Coming In 2020: Solar Panels for All New Homes
That’s right, people – California is about to be the first state to require solar panels on all newly built single-family homes! The closet tree-hugger in me loves this initiative (I mean, we should probably do something to off-set all those cars on the 405, right?), but what does it mean for us in the real estate sector, and for those who are looking to navigate this already-completely-insane California housing market?
While the solar companies are surely popping bottles in celebration of all this new, mandatory business, there are some ramifications for the rest of us laymen – but don’t freak out, it’s nothing too crazy. Here are the main things to note:
More Jobs & Fewer Greenhouse Gas Emissions – Yay!

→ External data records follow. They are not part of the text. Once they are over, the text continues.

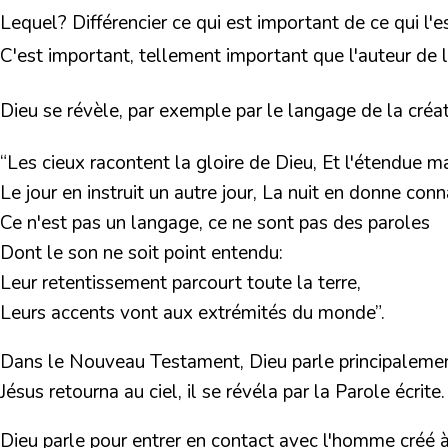
Lequel? Différencier ce qui est important de ce qui l
C'est important, tellement important que l'auteur de l
Dieu se révèle, par exemple par le langage de la créa
“Les cieux racontent la gloire de Dieu, Et l'étendue m
Le jour en instruit un autre jour, La nuit en donne conn
Ce n'est pas un langage, ce ne sont pas des paroles
Dont le son ne soit point entendu:
Leur retentissement parcourt toute la terre,
Leurs accents vont aux extrémités du monde”.
Dans le Nouveau Testament, Dieu parle principalement 
Jésus retourna au ciel, il se révéla par la Parole écrit
Dieu parle pour entrer en contact avec l'homme créé à s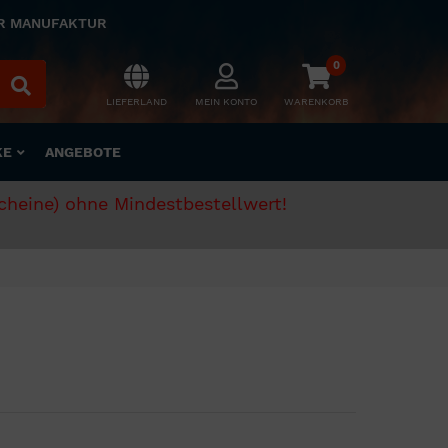
ER MANUFAKTUR
0
LIEFERLAND
MEIN KONTO
WARENKORB
KE
ANGEBOTE
scheine) ohne Mindestbestellwert!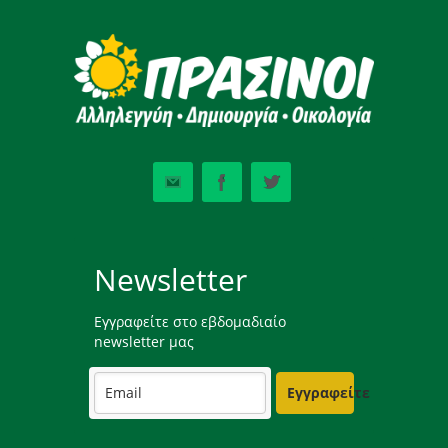
Newsletter
Εγγραφείτε στο εβδομαδιαίο
newsletter μας
Εγγραφείτε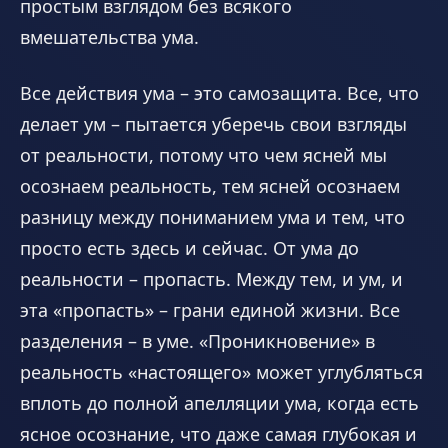
простым взглядом без всякого
вмешательства ума.
Все действия ума – это самозащита. Все, что
делает ум – пытается уберечь свои взгляды
от реальности, потому что чем ясней мы
осознаем реальность, тем ясней осознаем
разницу между пониманием ума и тем, что
просто есть здесь и сейчас. От ума до
реальности – пропасть. Между тем, и ум, и
эта «пропасть» – грани единой жизни. Все
разделения – в уме. «Проникновение» в
реальность «настоящего» может углубляться
вплоть до полной апелляции ума, когда есть
ясное осознание, что даже самая глубокая и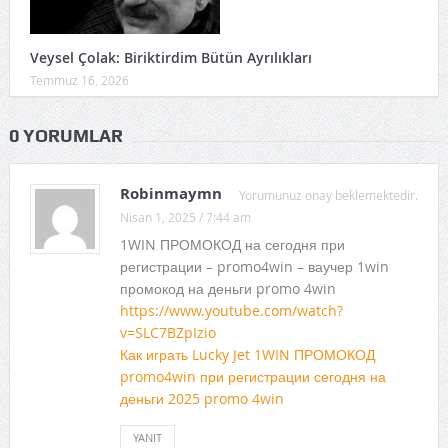
Veysel Çolak: Biriktirdim Bütün Ayrılıkları
Temmuz 16, 2026
0 YORUMLAR
Robinmaymn
Yorumunuz onay beklemektedir.
Nisan 1, 2025 / 7:44 am
1WIN ПРОМОКОД на сегодня при
регистрации – promo4win – ваучер 1win
промокод на деньги promo 4win
https://www.youtube.com/watch?
v=SLC7BZpIzio
Как играть Lucky Jet 1WIN ПРОМОКОД
promo4win при регистрации сегодня на
деньги 2025 promo 4win
YANIT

At the moment, only about a fifth of new houses in California come with solar panels, so upping that number to 100% will be a significant move. The new building rules are expected to create additional jobs in California’s solar industry, and – obviously – will be a step in the right direction for meeting our state’s goal of slashing annual emissions 40% below 1990 levels by 2030.
Higher Home Prices
Okay, so here’s the bad news: home prices are expected to rise by about $9,500, and in today’s market, that’s not something any buyer wants to hear. However, remember: this is only expected to pertain to homes built in or after 2020. If that $9,500 difference is going to make a huge impact on your budget as a home-buyer, then just consider that (like many) you may want to limit your house-hunt to homes that aren’t brand spankin’ new as of 2020. Many of us are currently living in perfectly good homes that were built in the ’90s, ’80s, even the ’60s.

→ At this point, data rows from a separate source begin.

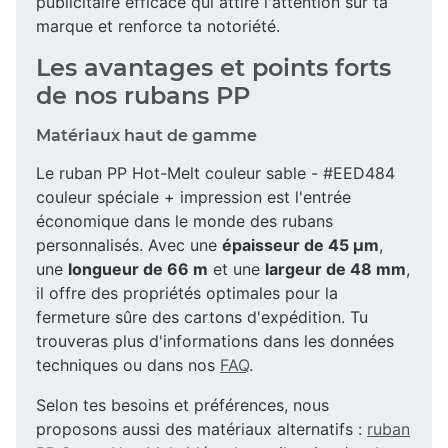
publicitaire efficace qui attire l'attention sur ta
marque et renforce ta notoriété.
Les avantages et points forts
de nos rubans PP
Matériaux haut de gamme
Le ruban PP Hot-Melt couleur sable - #EED484
couleur spéciale + impression est l'entrée
économique dans le monde des rubans
personnalisés. Avec une
épaisseur de 45 µm
,
une
longueur de 66 m
et une
largeur de 48 mm
,
il offre des propriétés optimales pour la
fermeture sûre des cartons d'expédition. Tu
trouveras plus d'informations dans les données
techniques ou dans nos
FAQ
.
Selon tes besoins et préférences, nous
proposons aussi des matériaux alternatifs :
ruban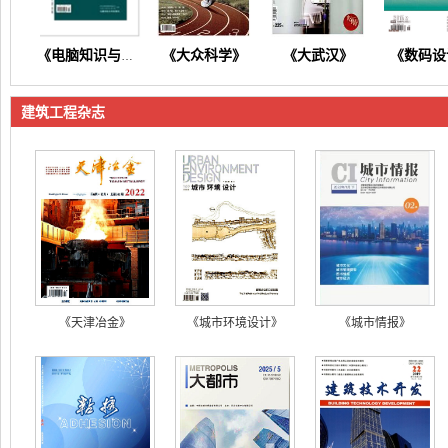
《大众科学》
《大武汉》
《数码设
《电脑知识与技术》
建筑工程杂志
《东方养生》
《今日财富》
《今日健康》
《商情
《天津冶金》
《城市环境设计》
《城市情报》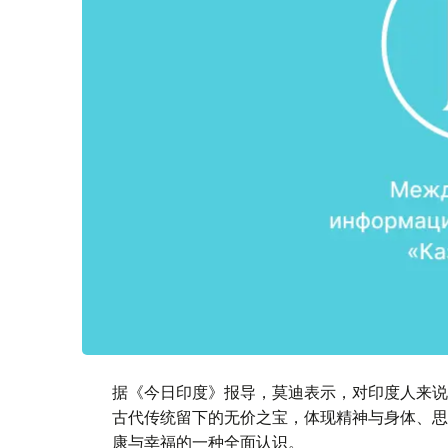
据《今日印度》报导，莫迪表示，对印度人来说
古代传统留下的无价之宝，体现精神与身体、思
康与幸福的一种全面认识。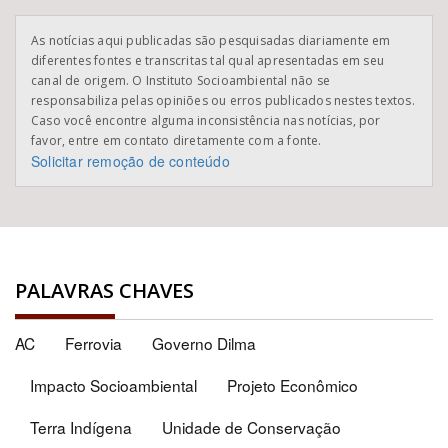
As notícias aqui publicadas são pesquisadas diariamente em
diferentes fontes e transcritas tal qual apresentadas em seu
canal de origem. O Instituto Socioambiental não se
responsabiliza pelas opiniões ou erros publicados nestes textos.
Caso você encontre alguma inconsistência nas notícias, por
favor, entre em contato diretamente com a fonte.
Solicitar remoção de conteúdo
PALAVRAS CHAVES
AC
Ferrovia
Governo Dilma
Impacto Socioambiental
Projeto Econômico
Terra Indígena
Unidade de Conservação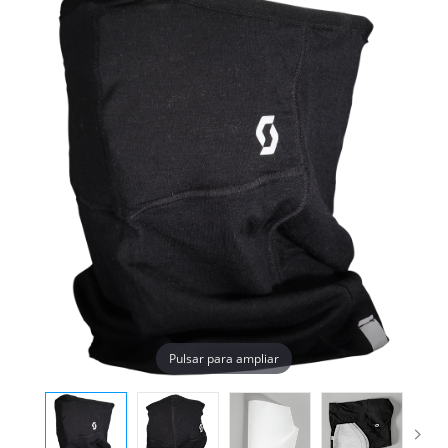
Pulsar para ampliar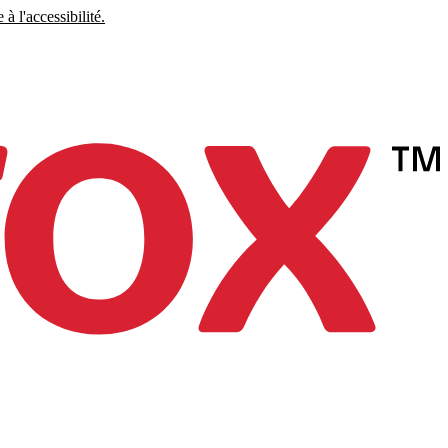
à l'accessibilité.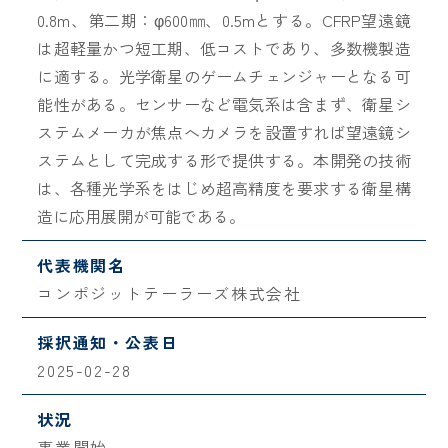
0.8m、第二期：φ600㎜、0.5mとする。CFRP望遠鏡
は超軽量かつ短工期、低コストであり、多数機製造
に適する。光学衛星のゲームチェンジャーとなる可
能性がある。センサーなど電気系は含まず、衛星シ
ステムメーカが焦点へカメラを設置すれば望遠鏡シ
ステムとして完成する形で提供する。本開発の技術
は、各種光学系をはじめ超高精度を要求する衛星構
造に応用展開が可能である。
代表機関名
コンポジットテーラーズ株式会社
採択通知・公表日
2025-02-28
状況
事業開始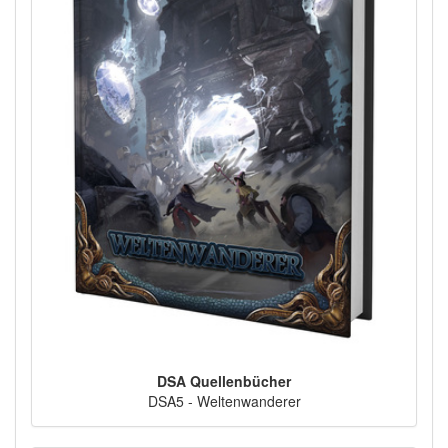
DSA Quellenbücher
DSA5 - Weltenwanderer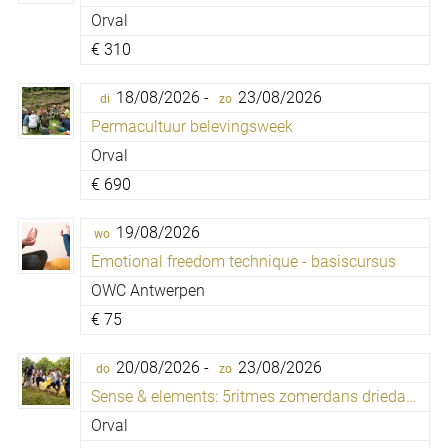
Orval
€
310
18/08/2026 -
23/08/2026
di
zo
Permacultuur belevingsweek
Orval
€
690
19/08/2026
wo
Emotional freedom technique - basiscursus
OWC Antwerpen
€
75
20/08/2026 -
23/08/2026
do
zo
Sense & elements: 5ritmes zomerdans driedaagse
Orval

Lower Monthly Utility Bills
As well they should, these new building rules will save consumers about $80/month on their utility bills, so you can figure that this helps to off-sets the problem of rising home prices. The Energy Commission put average total utility savings at $19,000 in today’s dollars over a 30-year period (the time frame of a typical mortgage), taking inflation into account.
This breaks down to saving about $633 per year. Maybe this doesn’t sound hugely significant, but money saved is money saved, right?
So this is definitely a good news/bad news piece of, well, news.
Buyers don’t want to see home prices rise any higher, but the fact of the matter is that, given that these rules only apply to newly built homes, they won’t necessarily present an insurmountable issue for the first-time buyers among us, who can always look to homes built before 2020 for a less expensive purchase. And for those who can afford the $9,500 price hike, they will make their money back from savings on their utility bills in the long-run, plus almost $10k extra.
This will be something to keep an eye on as it is put into practice (the rules do still need to be approved by the California Building Standards Commission later this year in order to pass), but from the outset, this seems like a good move for both homeowners and the environment in the long-run.